## What to work on
When you reach the line with "Beautiful Snowscape" in the data below, begin printing lines exactly, and stop once the line with "submitijpab@gmail.com or editor@ijpab.com" has been printed.

## Records for the exercise
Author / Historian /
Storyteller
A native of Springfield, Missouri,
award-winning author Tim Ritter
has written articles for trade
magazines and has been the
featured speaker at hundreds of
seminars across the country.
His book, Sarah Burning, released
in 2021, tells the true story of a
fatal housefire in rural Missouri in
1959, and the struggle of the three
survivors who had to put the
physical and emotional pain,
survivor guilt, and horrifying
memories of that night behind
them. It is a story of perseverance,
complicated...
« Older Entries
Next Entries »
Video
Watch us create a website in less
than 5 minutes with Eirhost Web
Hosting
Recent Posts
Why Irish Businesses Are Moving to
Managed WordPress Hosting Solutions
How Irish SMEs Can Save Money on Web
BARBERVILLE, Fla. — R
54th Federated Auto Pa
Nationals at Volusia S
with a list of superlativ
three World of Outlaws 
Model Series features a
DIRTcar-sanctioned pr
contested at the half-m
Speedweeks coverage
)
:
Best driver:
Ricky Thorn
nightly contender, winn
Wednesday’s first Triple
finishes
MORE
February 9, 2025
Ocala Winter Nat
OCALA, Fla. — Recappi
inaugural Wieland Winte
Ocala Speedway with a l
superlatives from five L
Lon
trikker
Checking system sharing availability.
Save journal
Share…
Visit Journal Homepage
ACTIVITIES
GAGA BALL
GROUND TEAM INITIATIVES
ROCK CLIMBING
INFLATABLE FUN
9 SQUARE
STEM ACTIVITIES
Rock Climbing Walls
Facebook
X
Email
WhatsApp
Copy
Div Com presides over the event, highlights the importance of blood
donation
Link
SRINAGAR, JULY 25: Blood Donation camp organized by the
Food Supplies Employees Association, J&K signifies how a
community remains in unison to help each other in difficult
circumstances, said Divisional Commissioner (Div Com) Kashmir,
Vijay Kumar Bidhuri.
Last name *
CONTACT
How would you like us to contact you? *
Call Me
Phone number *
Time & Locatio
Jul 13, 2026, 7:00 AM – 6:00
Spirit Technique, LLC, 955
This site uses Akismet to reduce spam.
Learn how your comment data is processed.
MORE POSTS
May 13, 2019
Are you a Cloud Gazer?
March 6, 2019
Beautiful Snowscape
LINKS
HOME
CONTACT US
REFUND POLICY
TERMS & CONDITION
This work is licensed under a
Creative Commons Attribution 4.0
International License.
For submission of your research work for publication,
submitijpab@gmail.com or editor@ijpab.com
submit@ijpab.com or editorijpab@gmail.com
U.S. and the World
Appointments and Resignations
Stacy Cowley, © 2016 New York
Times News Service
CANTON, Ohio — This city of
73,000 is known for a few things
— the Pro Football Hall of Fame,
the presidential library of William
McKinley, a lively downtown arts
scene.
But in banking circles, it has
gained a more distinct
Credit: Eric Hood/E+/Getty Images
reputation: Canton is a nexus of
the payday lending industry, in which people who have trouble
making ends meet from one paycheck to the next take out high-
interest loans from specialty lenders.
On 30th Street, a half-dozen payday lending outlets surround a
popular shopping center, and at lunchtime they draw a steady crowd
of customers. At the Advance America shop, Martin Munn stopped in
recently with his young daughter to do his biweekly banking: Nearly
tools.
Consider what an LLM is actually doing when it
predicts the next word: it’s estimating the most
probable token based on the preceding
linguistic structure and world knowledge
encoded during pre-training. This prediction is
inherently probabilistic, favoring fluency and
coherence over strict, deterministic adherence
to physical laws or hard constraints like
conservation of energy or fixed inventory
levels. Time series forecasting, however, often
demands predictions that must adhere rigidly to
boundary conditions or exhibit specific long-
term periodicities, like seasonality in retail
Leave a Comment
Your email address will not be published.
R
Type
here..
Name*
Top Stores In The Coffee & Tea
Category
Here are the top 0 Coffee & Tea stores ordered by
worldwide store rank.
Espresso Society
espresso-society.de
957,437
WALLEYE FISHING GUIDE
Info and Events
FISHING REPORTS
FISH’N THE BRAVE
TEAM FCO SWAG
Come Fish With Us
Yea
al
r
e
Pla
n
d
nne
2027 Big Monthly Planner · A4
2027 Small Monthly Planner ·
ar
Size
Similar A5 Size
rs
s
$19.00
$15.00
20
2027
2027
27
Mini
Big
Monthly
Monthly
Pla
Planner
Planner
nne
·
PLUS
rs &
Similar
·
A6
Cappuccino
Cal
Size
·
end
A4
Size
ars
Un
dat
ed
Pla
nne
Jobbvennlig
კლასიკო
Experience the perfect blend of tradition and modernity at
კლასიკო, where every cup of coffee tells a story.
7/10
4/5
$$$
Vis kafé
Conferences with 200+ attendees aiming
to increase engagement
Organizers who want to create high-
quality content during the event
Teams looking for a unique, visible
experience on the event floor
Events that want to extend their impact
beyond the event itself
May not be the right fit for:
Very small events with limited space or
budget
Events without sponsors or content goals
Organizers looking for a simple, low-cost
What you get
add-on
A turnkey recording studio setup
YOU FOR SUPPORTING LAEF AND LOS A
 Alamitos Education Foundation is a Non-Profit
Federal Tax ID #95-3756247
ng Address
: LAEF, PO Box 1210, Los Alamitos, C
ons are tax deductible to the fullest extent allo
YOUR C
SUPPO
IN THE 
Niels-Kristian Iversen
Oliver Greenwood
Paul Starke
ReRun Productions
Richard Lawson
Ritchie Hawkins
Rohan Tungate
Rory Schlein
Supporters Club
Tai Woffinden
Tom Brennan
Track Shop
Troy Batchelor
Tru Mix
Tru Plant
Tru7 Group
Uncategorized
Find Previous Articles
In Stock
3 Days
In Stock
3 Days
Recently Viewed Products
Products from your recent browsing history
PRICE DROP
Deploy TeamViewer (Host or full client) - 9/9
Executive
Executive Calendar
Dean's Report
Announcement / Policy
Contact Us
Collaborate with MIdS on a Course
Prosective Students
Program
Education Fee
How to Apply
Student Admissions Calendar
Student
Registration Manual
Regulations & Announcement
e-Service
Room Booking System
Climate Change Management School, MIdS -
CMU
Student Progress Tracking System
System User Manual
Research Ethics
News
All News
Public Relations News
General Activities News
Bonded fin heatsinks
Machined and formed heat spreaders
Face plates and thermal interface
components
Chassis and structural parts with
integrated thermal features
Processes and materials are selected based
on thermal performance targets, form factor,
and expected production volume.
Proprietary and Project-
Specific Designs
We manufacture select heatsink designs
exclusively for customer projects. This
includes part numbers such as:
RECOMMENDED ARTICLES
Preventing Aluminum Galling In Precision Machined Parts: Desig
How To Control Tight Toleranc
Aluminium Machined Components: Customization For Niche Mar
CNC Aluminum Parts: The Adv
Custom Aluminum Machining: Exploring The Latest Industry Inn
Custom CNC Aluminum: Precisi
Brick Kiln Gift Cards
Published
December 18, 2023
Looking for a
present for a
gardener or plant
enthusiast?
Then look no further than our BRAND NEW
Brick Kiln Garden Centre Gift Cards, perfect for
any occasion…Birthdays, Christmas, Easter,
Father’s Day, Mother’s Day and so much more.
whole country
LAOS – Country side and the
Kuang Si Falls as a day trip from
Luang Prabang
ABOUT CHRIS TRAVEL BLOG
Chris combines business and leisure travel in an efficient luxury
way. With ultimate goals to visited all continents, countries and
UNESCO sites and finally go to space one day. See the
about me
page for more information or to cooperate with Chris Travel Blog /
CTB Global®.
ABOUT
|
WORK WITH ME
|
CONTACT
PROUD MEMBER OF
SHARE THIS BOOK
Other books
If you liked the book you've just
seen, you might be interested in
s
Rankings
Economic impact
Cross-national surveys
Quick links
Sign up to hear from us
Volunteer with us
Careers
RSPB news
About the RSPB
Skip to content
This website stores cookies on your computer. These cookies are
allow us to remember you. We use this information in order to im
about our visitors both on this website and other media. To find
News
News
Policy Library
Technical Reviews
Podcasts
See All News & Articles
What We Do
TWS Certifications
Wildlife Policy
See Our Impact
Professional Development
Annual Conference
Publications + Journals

## Solution for this task
Beautiful Snowscape
LINKS
HOME
CONTACT US
REFUND POLICY
TERMS & CONDITION
This work is licensed under a
Creative Commons Attribution 4.0
International License.
For submission of your research work for publication,
submitijpab@gmail.com or editor@ijpab.com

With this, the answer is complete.